Sunday, May 6, 2018

Gatepath 2018 -Choosing The Important Subject

Photo #1
Which Photo To Choose: Some venues can be 'target rich environments" for far as cool shots are concerned. I tend to overshoot my assignments, bring back more technically suitable images than needed. This means that at some point, I'll need to make some hard decisions on what photos to send, and which to retain. Writing the caption is still an issue, since I'll need to identify everyone in such shots, along with their titles as the pertain to the event itself. Before I go into why this shot was submitted, you'll need to know the back story.

This charity event had two important components: The award to a worthy member of the community, and a famous guest speaker. Since this is a local paper, the community aspect takes precedence over a film star, in most cases. Tonight, the award recipient's personal and professional achievements made a more compelling story, so it's where I concentrated my efforts when it came time to submit the money shot. My submission clearly shows the honoree's name on the PowerPoint slide behind her, and two of her supporters are seen applauding behind her, who were named in the caption along with their professional roles in helping Annett achieve her personal and professional goal. I submitted Photo #1.

Photo #2
Photo #2 was not sent, although it shows the actual award and the President and CEO of the Charity. It came down to giving recognition to a member of the leadership committee, or recognizing those who actually had a hand in helping Annett. Also, the background signage was a bit distracting, which is another reason to not send it.
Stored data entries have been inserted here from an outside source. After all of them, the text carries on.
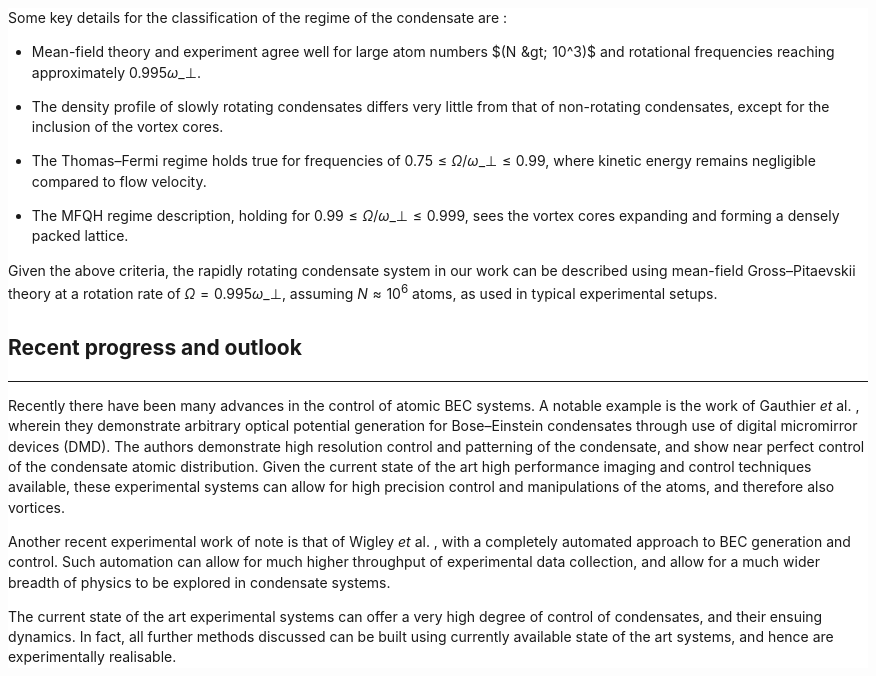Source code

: Some key details for the classification of the regime of the condensate are :

-   Mean-field theory and experiment agree well for large atom numbers $(N &gt; 10^3)$ and rotational frequencies reaching approximately $0.995ω\_⊥$.

-   The density profile of slowly rotating condensates differs very little from that of non-rotating condensates, except for the inclusion of the vortex cores.

-   The Thomas–Fermi regime holds true for frequencies of $0.75 ≤ Ω / ω\_⊥ ≤ 0.99$, where kinetic energy remains negligible compared to flow velocity.

-   The MFQH regime description, holding for $0.99 ≤ Ω / ω\_⊥ ≤ 0.999$, sees the vortex cores expanding and forming a densely packed lattice.

Given the above criteria, the rapidly rotating condensate system in our work can be described using mean-field Gross–Pitaevskii theory at a rotation rate of $Ω = 0.995ω\_⊥$, assuming $N ≈ 10^6$ atoms, as used in typical experimental setups.

## Recent progress and outlook
---------------------------

Recently there have been many advances in the control of atomic BEC systems. A notable example is the work of Gauthier *et* al. , wherein they demonstrate arbitrary optical potential generation for Bose–Einstein condensates through use of digital micromirror devices (DMD). The authors demonstrate high resolution control and patterning of the condensate, and show near perfect control of the condensate atomic distribution. Given the current state of the art high performance imaging and control techniques available, these experimental systems can allow for high precision control and manipulations of the atoms, and therefore also vortices.

Another recent experimental work of note is that of Wigley *et* al. , with a completely automated approach to BEC generation and control. Such automation can allow for much higher throughput of experimental data collection, and allow for a much wider breadth of physics to be explored in condensate systems.

The current state of the art experimental systems can offer a very high degree of control of condensates, and their ensuing dynamics. In fact, all further methods discussed can be built using currently available state of the art systems, and hence are experimentally realisable.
Truth be known, either photo would have been perfectly acceptable, but my choice was based on a belief that the little recognition my small photograph would provide would go to those who worked hardest to achieve it.

The Context Game: One final note about photo selection. Context helps build the story at the center of the photograph. One exercise that is often used by educators to evaluate a student's ability to communicate involves showing a picture to a subject and asking her/him to describe what they see, and more importantly, what they think is happening. If I presented both photos to a child, I'm confident I'd get a more relevant description from my first choice than I would from my second.

Photo #3
Patrick Dempsey: The guest speaker was Gray's Anatomy star Patrick Dempsey (Photo #3) , who was called up to replace another star who cancelled at the last moment. As is frequently done by this organization, a local media start is chosen to serve as a mediator in discussion about topics appropriate to the setting.

The discussion that followed gave the audience some interesting insights into one television star's navigation of his personal journey through his life in the world entertainment, and his personal understanding of the many clients helped by the organization. His ready smile allowed me to make some pleasant photos, but nothing I would submit for publication. Still, it's good practice in learning to predict when a "magic moment" is about to happen, even if it's just a sincere, engaged smile.

Photo #4
This wide shot (Photo #4) wouldn't make the paper for number of reasons. First, the subjects are too small to be recognizable when published. It might do if the logo "Power of Possibilities" was important, as it might be for the heading on an in-house web posting about the event. It also suffers from the placement of the moderator, who appears larger than Mr. Dempsey due to their proximity to the wide angle lens. Also, Mr. Dempsey's gaze is towards the moderator, making her appear to be the more important personality of the two.


Odd Angles: I'd like to get some points across before I close this post. You need to be as inconspicuous as possible during these presentations. The people sitting at the front tables paid a lot of money to sit close to the action, so I try to keep as low a (physical) profile as possible. By evening's end my knees were killing me because I avoided standing unless it was absolutely necessary, lest I block somebody's view. My position when making Photo #4 was one of the few where I had a clear shot at my subjects, and I was reluctant to move if it meant leaving a good vantage point only to find my next position less than satisfactory.